There are places to find work where your time and energy help mitigate climate change (or other big problems), without the work directly focusing on that problem.
https://www.hydrosat.com
Here's another one that's focused on carbon and methane:
https://carbonmapper.org/
I know several of their board members and leadership and they are also very skilled.
Climate tech VC newsletter is an awesome source of the state of tech climate work, and provides links to additional resources.
Real impact? I don't know as I'm obviously biased as my salary depends on that. Reducing concrete footprint (the most used construction material and with gigantic carbon footprint) sounds a good bet. Reducing building energy consumption is also a good bet. Other things that are interesting is working in lab meat (not sure it's a place for devs yet).
I'm happy with the switch and I don't see myself doing anything else with my working time until we solve this as species.
Where do you find them. YC has a climate startups (), LowerCarbonCapital has a jobs board, and you can always ctrl-f "climate" in the whoishiring thread. Tip, search for green VCs and check their portfolio one by one.

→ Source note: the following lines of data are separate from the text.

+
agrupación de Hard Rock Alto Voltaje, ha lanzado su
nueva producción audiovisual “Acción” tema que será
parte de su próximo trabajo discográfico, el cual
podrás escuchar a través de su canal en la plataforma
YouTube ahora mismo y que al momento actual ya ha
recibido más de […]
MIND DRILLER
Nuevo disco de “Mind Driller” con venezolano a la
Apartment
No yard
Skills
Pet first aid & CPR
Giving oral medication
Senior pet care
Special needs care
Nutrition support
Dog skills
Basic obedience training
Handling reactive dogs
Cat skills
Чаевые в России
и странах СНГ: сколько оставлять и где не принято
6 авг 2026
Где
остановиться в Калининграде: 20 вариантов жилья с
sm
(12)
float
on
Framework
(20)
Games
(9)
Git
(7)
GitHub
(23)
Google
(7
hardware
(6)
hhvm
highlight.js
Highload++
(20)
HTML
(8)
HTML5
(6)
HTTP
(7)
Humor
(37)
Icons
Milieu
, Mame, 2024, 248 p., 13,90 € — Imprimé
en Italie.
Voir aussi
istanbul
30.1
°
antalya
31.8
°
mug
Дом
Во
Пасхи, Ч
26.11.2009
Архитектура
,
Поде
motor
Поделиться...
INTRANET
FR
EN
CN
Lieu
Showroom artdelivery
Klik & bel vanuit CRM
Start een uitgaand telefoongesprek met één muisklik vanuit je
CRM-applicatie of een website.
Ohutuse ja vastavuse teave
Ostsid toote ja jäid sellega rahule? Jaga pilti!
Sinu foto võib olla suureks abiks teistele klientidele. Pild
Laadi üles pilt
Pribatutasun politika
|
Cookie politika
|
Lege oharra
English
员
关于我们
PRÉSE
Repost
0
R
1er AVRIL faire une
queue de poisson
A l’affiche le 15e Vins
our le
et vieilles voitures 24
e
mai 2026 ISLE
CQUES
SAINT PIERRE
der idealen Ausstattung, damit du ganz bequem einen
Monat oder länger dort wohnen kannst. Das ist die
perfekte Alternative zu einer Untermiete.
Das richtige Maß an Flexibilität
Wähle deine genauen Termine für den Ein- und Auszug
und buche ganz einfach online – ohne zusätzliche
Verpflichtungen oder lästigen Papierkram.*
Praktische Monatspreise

If you want to work for a weather monitoring satellite company, there is Spire[1] (also RocketLab,SpaceX who is hiring)
[1] https://spire.com/
[2] https://www.rocketlabusa.com/careers/positions/
Illegal deforestation? If a fleet of satellites is providing daily updates across the amazon, it is far more easily caught, rather than having it show up 2 weeks later after they have already cut out a chunk and left
It's bleak. Launching things into space is unsustainable and should be minimized.
> Current rocket launches have a negligible effect on total carbon emissions — Everyday Astronaut found they accounted for 0.0000059 percent of global carbon emissions in 2018, while the airline industry produced 2.4 percent the same year.
> But the long-term effect is less clear, especially as companies like SpaceX move from hosting 26 launches in a year to 1,000 launches per rocket in a year.
> “I think we can guess that rockets won't be a huge impact on the environment, and they probably won't stand out as a sole source of new problems,” Darin Toohey, professor at the University of Colorado Boulder’s Atmospheric and Ocean Sciences, tells Inverse. “But they will add to the growing list of activities that have negative impacts on the environment.”
Work in property insurance/reinsurance. I spent the last 16 years in that world and contemplated climate change nearly the entire time. Insurance not seen as all that sexy, but I think it's one area where climate matters in a very practical way.
Happy to discuss with you if interested.